According to WSJ, in 2017 actual crypto development “took a back seat to getting rich.” The article also states that “at the beginning of 2018, the question was whether Bitcoin could live up to the hype of 2017’s manic rally,” and at the end of 2018 the answer was “no.”
Andy Bromberg — the founder of Coinlist — a platform for running regulatory-compliant token sales, explained that the next step for crypto was figuring out “how we can turn this technology into products for people to use.” However, according to the article:
“Bitcoin and the hundreds of other digital currencies that have popped up over the years are still largely usable only by developers.”
Developing apps for the Ethereum (ETH) platform is much less intuitive than for other non-blockchain platforms, according to the WSJ. For Ethereum, there are no developer kits which are currently available to build an app for iOS or Android, so “building a similar app for the Ethereum platform involves developing an entire suite of tools to connect the app to the platform itself.”
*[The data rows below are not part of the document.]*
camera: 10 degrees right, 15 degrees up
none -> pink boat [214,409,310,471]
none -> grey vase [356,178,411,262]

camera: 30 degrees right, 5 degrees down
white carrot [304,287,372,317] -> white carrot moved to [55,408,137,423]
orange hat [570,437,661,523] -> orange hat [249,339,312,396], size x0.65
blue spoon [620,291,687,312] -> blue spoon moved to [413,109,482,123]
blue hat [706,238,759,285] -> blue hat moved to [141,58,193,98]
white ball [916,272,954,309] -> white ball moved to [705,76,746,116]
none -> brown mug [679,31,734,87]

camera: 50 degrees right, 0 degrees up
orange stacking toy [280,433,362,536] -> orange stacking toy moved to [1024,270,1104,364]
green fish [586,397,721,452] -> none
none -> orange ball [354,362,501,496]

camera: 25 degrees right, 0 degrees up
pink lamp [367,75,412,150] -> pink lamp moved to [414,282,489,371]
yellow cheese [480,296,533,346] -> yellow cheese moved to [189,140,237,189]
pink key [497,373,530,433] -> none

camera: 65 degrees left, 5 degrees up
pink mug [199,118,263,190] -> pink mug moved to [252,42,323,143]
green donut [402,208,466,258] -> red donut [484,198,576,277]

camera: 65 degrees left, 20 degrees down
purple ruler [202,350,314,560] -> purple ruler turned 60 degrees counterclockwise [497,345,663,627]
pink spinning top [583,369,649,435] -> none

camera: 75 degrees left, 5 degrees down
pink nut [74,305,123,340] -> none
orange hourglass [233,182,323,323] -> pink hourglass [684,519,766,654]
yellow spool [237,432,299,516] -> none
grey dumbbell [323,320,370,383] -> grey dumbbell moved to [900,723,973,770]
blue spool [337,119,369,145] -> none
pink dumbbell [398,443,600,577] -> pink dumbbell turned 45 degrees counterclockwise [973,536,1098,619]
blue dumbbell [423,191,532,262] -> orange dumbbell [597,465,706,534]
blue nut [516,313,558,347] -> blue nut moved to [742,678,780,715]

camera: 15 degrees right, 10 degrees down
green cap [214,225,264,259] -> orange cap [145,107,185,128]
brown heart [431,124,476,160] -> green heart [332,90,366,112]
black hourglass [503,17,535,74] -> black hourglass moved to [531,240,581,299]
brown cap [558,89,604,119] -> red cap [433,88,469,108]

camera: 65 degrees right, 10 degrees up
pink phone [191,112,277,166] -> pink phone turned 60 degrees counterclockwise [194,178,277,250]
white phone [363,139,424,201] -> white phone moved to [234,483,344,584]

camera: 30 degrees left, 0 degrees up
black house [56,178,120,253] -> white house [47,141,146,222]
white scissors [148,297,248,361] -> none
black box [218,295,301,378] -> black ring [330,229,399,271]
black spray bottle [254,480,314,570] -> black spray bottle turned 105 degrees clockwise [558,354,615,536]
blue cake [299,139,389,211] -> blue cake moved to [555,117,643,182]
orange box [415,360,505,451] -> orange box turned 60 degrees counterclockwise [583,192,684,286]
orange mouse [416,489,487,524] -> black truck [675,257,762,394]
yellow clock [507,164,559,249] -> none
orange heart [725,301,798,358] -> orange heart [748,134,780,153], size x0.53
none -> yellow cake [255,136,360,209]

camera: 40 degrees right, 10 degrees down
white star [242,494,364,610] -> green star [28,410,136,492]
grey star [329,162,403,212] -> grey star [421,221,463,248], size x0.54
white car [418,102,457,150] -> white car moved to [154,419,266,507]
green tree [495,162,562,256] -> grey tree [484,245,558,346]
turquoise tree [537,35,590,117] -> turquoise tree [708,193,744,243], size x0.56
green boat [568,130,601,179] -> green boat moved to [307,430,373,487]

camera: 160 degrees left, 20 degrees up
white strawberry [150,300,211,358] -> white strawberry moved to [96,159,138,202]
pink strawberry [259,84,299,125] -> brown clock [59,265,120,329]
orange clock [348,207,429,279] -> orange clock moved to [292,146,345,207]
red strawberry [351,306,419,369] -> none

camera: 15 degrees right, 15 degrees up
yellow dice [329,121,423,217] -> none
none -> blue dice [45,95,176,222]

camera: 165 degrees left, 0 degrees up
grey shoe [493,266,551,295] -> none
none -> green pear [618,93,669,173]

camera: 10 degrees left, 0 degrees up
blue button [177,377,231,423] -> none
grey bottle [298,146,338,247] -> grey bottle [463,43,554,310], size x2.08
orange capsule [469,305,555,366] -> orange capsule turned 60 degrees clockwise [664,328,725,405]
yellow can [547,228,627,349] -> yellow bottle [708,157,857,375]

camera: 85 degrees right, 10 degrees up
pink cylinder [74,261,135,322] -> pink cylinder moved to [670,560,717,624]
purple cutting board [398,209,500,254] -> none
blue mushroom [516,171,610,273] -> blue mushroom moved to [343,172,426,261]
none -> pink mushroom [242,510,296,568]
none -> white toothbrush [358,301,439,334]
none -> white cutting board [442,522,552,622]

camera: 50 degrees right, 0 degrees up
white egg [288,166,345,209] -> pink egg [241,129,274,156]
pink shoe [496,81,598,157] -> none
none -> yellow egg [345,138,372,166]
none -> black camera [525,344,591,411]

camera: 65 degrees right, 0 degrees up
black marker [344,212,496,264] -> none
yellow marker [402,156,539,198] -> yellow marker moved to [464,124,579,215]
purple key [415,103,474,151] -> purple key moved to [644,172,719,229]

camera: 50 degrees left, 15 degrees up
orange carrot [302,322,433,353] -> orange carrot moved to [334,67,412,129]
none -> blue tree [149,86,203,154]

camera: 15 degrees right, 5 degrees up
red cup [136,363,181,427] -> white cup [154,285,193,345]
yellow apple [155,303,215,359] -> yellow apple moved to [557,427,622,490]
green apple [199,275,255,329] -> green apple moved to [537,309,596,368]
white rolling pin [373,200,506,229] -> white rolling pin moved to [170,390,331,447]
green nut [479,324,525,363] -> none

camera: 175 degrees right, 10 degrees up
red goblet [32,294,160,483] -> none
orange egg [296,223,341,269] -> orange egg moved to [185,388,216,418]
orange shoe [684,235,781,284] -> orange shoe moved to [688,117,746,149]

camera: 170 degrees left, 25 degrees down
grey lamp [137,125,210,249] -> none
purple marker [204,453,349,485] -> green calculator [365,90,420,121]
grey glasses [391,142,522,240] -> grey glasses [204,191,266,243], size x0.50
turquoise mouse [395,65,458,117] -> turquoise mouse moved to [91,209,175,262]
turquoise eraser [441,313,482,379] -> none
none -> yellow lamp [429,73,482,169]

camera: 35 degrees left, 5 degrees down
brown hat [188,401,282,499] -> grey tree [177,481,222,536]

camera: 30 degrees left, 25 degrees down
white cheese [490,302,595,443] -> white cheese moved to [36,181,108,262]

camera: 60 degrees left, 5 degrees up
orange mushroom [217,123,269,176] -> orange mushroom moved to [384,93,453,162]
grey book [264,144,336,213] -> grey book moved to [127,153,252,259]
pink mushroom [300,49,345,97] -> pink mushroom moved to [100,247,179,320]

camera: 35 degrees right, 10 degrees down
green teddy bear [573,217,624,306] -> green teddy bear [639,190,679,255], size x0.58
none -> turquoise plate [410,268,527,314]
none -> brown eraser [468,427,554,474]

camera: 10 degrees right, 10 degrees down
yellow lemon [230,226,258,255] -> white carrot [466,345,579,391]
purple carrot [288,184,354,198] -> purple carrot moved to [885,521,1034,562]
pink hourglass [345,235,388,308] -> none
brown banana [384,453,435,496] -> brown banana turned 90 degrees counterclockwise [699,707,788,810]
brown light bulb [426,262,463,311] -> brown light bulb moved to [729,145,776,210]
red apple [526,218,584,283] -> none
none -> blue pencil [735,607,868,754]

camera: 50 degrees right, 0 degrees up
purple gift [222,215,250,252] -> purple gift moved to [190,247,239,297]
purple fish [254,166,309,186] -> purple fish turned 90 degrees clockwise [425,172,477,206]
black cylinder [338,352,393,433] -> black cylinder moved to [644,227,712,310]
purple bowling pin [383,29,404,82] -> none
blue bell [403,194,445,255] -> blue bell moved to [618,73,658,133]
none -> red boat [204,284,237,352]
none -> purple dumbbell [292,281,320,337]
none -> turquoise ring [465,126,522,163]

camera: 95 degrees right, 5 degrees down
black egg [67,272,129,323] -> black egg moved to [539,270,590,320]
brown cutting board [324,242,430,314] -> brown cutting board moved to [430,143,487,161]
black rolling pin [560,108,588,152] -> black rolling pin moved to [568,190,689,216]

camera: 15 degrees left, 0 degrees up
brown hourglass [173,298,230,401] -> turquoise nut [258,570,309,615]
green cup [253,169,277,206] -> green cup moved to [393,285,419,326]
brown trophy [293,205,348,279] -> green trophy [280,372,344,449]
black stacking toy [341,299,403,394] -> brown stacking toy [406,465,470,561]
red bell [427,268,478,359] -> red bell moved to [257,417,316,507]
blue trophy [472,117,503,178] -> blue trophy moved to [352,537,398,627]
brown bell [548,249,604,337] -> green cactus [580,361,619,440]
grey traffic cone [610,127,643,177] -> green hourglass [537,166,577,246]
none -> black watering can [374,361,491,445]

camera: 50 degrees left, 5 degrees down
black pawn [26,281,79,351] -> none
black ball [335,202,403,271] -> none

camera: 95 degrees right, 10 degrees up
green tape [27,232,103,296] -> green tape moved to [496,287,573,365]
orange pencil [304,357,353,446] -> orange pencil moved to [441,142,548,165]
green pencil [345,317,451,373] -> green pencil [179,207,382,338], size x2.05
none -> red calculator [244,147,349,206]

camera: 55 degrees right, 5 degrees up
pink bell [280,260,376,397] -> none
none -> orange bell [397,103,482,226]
Still, WSJ admits that new institutional investors could get into the space when Bakkt will be launched by the Intercontinental Exchange (ICE), the operator of the New York Stock Exchange (NYSE). As Cointelegraph reported yesterday, the launch timeline for the Bakkt Bitcoin (USD) Daily Futures will be clarified in early 2019.
The article states that “despite the entry of some established Wall Street players, scammers abound.” This idea is in line with the declarations of Jed McCaleb — Stellar’s co-founder — who recently said that “ninety percent of these projects [that aren’t Stellar, Ethereum (ETH) or Bitcoin] are B.S.”
The Wall Street Journal recently published research in December, according to which hundreds of crypto offerings showed signs of fraudulent activity, improbable returns, and plagiarism.